# Conroe with CT and Fin



## dbullard1 (Jun 29, 2016)

Did a little drifting with CT and Archersfin 
Saturday on Conroe. We were testing some rigs and different spots.
I was able to land my PB Flat Head a nice 26 pounder.
We also boated a few eaters to 9 lbs. . It sure was nice fishing without sweating.


----------



## Ducktracker (Aug 1, 2011)

WTG Guys 


Good fishing to all!


----------



## SKs Crappie Fishing (Mar 24, 2008)

Nice catchn.....

Did ya'll put that crappie eater back?


----------



## O&G-HAND (Nov 27, 2017)

silentkilla said:


> Nice catchn.....
> 
> Did ya'll put that crappie eater back?


I would have ate him 1st! Specially his belly meat!!!

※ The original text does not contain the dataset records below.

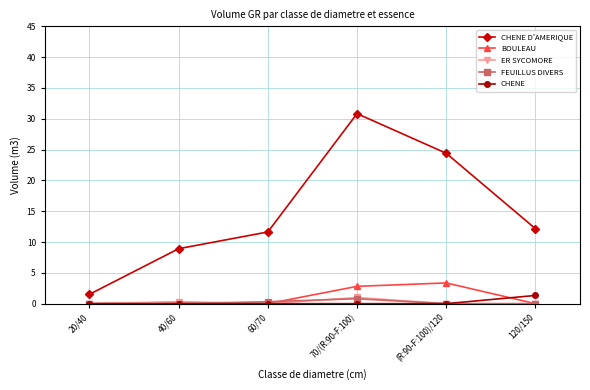

True or false: CHENE and CHENE D'AMERIQUE intersect in this chart.

False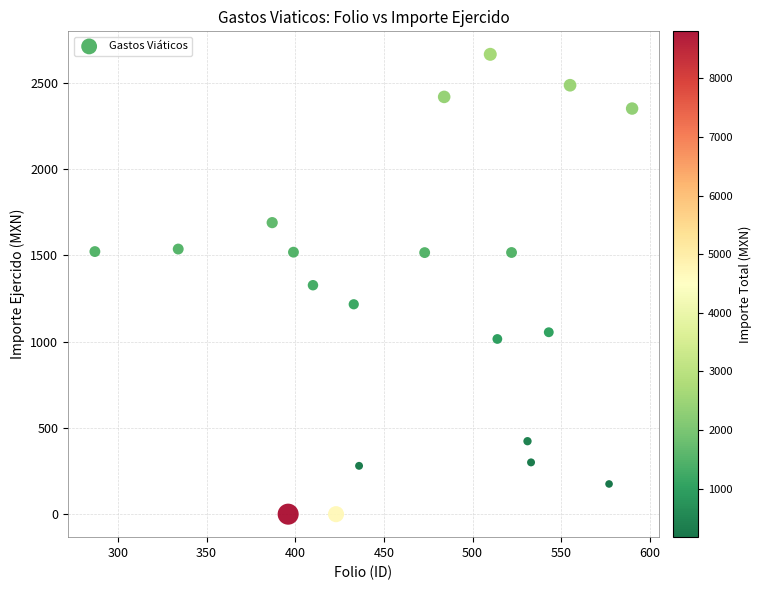

What is the range of Y values (max minus min)?

2664.1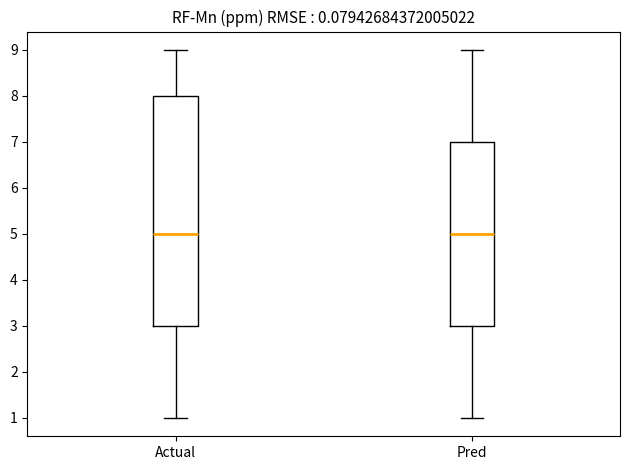

Which box is the tallest, from its lower edge to its upper edge?

Actual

Sent from my iPhone using Tapatalk


----------



## SwampRat (Jul 30, 2004)

Great job....


----------



## RAYSOR (Apr 26, 2007)

Great pics, congrats on the flathead.


----------



## Gofish2day (May 9, 2006)

Great job on the flathead! Conroe provides good clean cats.


----------



## Little Mac (Apr 29, 2015)

Awesome 


Sent from my iPhone using Tapatalk


----------



## 2catsfishin (Jun 27, 2010)

WoW!! very nice..


----------



## Mattsfishin (Aug 23, 2009)

good report. I would have ate that op. Usually release all big cats but that op would have been ate.


----------



## McSpoon (May 18, 2016)

Sweet


Sent from my iPhone using Tapatalk


----------



## firedog4$ (Aug 24, 2004)

Nice catch guys. You three are solid catfishermen. Best wishes to you all.


----------



## shadslinger (Aug 21, 2005)

Mighty fine catch!


Sent from my iPhone using Tapatalk


----------



## fishinganimal (Mar 30, 2006)

Wtg db


----------



## Northern fisherman (Sep 16, 2014)

Nice going DB!


Sent from my iPhone using Tapatalk


----------



## shadslinger (Aug 21, 2005)

I heard y'all were at again today?


----------



## Dirt Daddy (Sep 11, 2004)

That's a fine mess O cats Men. good job !!


----------



## coup de grace (Aug 7, 2010)

Yes sir.


----------